### ACTION ITEM
Begin your copy at the line with "Aktuelle Beiträge" in the records below and end it at the line with "nyhedsbreve.", restating each line word for word; omit the pictures.

### TASK INPUT
^^^^
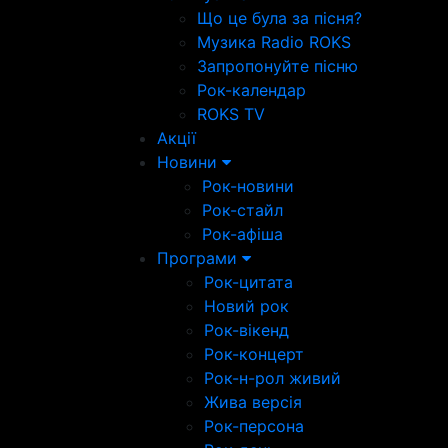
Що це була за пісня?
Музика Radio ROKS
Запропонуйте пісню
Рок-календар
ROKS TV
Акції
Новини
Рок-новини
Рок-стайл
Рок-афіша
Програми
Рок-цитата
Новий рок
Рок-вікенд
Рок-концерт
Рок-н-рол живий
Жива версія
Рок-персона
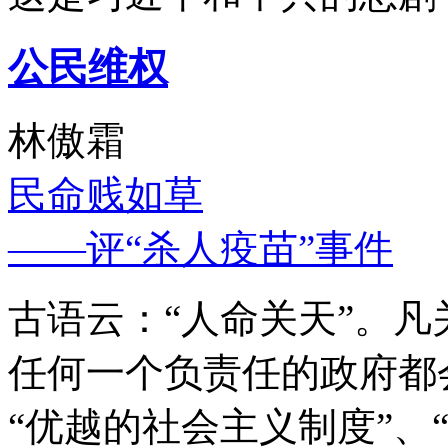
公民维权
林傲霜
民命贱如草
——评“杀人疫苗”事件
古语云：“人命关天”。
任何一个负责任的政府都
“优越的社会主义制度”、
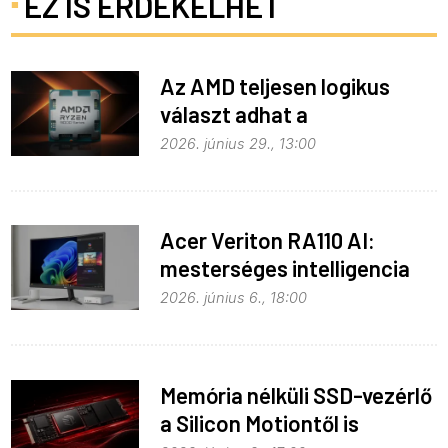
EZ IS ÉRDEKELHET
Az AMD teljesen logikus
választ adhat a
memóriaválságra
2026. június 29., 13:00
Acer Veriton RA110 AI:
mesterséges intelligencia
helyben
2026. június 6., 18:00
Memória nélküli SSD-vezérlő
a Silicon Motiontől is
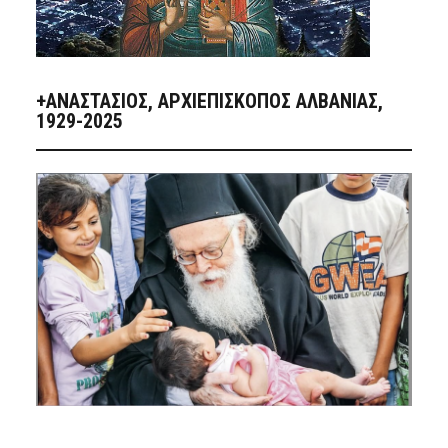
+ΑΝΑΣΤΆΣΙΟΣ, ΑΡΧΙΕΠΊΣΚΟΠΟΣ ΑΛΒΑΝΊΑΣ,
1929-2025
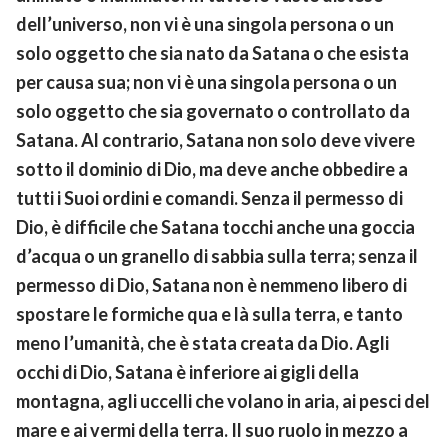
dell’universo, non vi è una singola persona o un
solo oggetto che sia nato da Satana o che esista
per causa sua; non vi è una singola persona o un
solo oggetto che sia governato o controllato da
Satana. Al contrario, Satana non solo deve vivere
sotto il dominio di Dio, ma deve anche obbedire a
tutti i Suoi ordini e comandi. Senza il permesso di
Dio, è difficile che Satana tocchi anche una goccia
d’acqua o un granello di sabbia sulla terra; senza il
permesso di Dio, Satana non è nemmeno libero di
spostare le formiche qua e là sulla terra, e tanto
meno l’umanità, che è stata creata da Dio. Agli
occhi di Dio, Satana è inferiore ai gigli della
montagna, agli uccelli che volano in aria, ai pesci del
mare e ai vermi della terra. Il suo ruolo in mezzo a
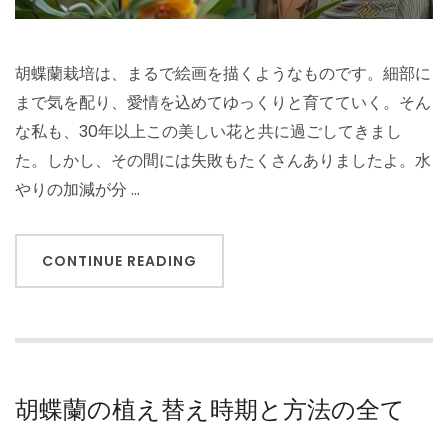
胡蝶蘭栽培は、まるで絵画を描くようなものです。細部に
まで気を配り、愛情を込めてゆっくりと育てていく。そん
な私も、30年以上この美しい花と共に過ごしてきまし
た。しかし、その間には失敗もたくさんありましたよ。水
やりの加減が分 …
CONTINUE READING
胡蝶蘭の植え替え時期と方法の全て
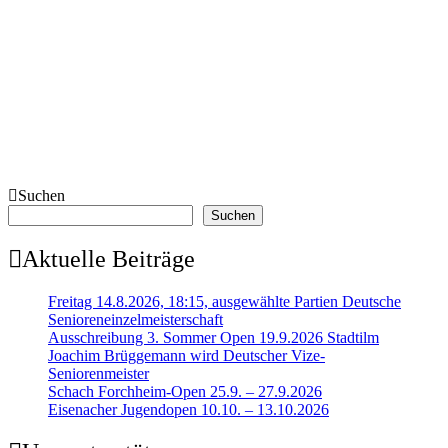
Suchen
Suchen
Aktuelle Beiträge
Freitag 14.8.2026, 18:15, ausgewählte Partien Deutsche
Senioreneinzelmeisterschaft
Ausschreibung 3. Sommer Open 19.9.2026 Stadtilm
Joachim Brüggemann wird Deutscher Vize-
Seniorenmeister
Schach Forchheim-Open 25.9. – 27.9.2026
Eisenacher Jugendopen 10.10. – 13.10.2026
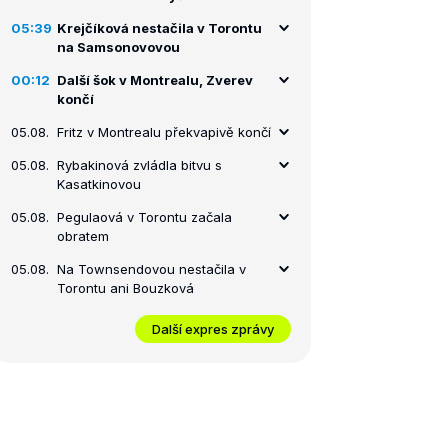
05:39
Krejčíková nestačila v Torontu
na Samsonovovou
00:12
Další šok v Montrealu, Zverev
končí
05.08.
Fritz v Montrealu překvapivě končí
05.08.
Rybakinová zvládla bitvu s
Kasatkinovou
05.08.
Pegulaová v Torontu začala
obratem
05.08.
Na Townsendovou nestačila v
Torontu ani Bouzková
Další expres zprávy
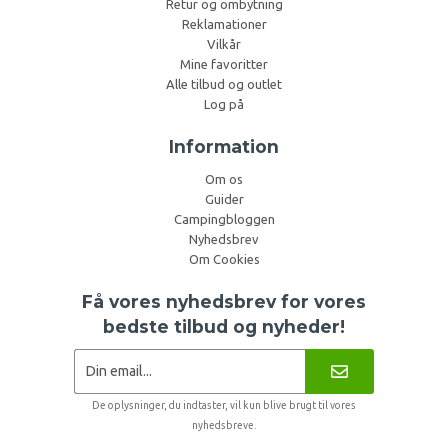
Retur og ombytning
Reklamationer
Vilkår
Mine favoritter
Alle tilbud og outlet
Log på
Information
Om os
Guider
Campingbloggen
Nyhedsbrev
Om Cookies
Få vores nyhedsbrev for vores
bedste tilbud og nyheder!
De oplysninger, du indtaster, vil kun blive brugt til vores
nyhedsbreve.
^^^^
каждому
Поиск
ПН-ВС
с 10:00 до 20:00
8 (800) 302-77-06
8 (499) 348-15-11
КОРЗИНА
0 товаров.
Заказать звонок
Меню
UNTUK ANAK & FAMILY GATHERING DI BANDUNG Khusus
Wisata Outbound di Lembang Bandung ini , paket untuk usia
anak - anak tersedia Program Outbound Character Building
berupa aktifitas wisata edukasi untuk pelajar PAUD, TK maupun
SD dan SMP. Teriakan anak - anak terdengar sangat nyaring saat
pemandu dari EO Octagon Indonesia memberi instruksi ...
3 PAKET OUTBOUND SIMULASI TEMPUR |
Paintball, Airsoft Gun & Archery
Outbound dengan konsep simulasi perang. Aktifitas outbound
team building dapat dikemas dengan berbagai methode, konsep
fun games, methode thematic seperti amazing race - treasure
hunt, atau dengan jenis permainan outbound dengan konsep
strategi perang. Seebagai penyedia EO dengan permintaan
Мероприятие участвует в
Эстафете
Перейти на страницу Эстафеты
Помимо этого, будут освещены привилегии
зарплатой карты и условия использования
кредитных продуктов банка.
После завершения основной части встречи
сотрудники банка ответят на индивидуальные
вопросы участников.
^^^^
### RESPONSE BELOW
Aktuelle Beiträge
Freitag 14.8.2026, 18:15, ausgewählte Partien Deutsche
Senioreneinzelmeisterschaft
Ausschreibung 3. Sommer Open 19.9.2026 Stadtilm
Joachim Brüggemann wird Deutscher Vize-
Seniorenmeister
Schach Forchheim-Open 25.9. – 27.9.2026
Eisenacher Jugendopen 10.10. – 13.10.2026
05:39
Krejčíková nestačila v Torontu
na Samsonovovou
00:12
Další šok v Montrealu, Zverev
končí
05.08.
Fritz v Montrealu překvapivě končí
05.08.
Rybakinová zvládla bitvu s
Kasatkinovou
05.08.
Pegulaová v Torontu začala
obratem
05.08.
Na Townsendovou nestačila v
Torontu ani Bouzková
Další expres zprávy
Retur og ombytning
Reklamationer
Vilkår
Mine favoritter
Alle tilbud og outlet
Log på
Information
Om os
Guider
Campingbloggen
Nyhedsbrev
Om Cookies
Få vores nyhedsbrev for vores
bedste tilbud og nyheder!
De oplysninger, du indtaster, vil kun blive brugt til vores
nyhedsbreve.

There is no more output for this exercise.